---------- Data extracts

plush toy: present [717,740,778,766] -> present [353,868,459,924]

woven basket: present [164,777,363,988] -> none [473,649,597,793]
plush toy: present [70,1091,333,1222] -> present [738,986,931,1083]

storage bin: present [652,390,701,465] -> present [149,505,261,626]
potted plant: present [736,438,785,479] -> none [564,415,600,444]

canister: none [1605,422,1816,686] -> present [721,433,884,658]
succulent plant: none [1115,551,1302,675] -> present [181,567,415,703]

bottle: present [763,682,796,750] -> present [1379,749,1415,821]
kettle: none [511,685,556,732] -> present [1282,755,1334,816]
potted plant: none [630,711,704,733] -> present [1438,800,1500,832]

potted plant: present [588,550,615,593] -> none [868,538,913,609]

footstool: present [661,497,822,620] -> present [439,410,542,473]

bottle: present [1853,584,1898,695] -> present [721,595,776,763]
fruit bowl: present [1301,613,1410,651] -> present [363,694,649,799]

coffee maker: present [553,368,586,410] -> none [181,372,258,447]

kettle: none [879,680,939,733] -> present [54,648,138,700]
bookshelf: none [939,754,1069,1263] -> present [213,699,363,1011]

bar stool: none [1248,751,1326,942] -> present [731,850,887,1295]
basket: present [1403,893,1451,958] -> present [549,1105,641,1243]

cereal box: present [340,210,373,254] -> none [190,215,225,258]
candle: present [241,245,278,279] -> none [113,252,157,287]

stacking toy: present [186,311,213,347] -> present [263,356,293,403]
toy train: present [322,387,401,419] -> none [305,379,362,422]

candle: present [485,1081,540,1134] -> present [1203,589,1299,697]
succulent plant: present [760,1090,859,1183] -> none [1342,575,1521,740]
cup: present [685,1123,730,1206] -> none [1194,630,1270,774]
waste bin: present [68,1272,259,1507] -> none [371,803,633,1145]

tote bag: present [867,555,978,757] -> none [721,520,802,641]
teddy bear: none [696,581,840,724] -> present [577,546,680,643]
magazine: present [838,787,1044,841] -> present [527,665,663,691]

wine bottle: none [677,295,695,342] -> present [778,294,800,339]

--------------------

Give the data again in full, keeping every line as it was.

plush toy: present [717,740,778,766] -> present [353,868,459,924]

woven basket: present [164,777,363,988] -> none [473,649,597,793]
plush toy: present [70,1091,333,1222] -> present [738,986,931,1083]

storage bin: present [652,390,701,465] -> present [149,505,261,626]
potted plant: present [736,438,785,479] -> none [564,415,600,444]

canister: none [1605,422,1816,686] -> present [721,433,884,658]
succulent plant: none [1115,551,1302,675] -> present [181,567,415,703]

bottle: present [763,682,796,750] -> present [1379,749,1415,821]
kettle: none [511,685,556,732] -> present [1282,755,1334,816]
potted plant: none [630,711,704,733] -> present [1438,800,1500,832]

potted plant: present [588,550,615,593] -> none [868,538,913,609]

footstool: present [661,497,822,620] -> present [439,410,542,473]

bottle: present [1853,584,1898,695] -> present [721,595,776,763]
fruit bowl: present [1301,613,1410,651] -> present [363,694,649,799]

coffee maker: present [553,368,586,410] -> none [181,372,258,447]

kettle: none [879,680,939,733] -> present [54,648,138,700]
bookshelf: none [939,754,1069,1263] -> present [213,699,363,1011]

bar stool: none [1248,751,1326,942] -> present [731,850,887,1295]
basket: present [1403,893,1451,958] -> present [549,1105,641,1243]

cereal box: present [340,210,373,254] -> none [190,215,225,258]
candle: present [241,245,278,279] -> none [113,252,157,287]

stacking toy: present [186,311,213,347] -> present [263,356,293,403]
toy train: present [322,387,401,419] -> none [305,379,362,422]

candle: present [485,1081,540,1134] -> present [1203,589,1299,697]
succulent plant: present [760,1090,859,1183] -> none [1342,575,1521,740]
cup: present [685,1123,730,1206] -> none [1194,630,1270,774]
waste bin: present [68,1272,259,1507] -> none [371,803,633,1145]

tote bag: present [867,555,978,757] -> none [721,520,802,641]
teddy bear: none [696,581,840,724] -> present [577,546,680,643]
magazine: present [838,787,1044,841] -> present [527,665,663,691]

wine bottle: none [677,295,695,342] -> present [778,294,800,339]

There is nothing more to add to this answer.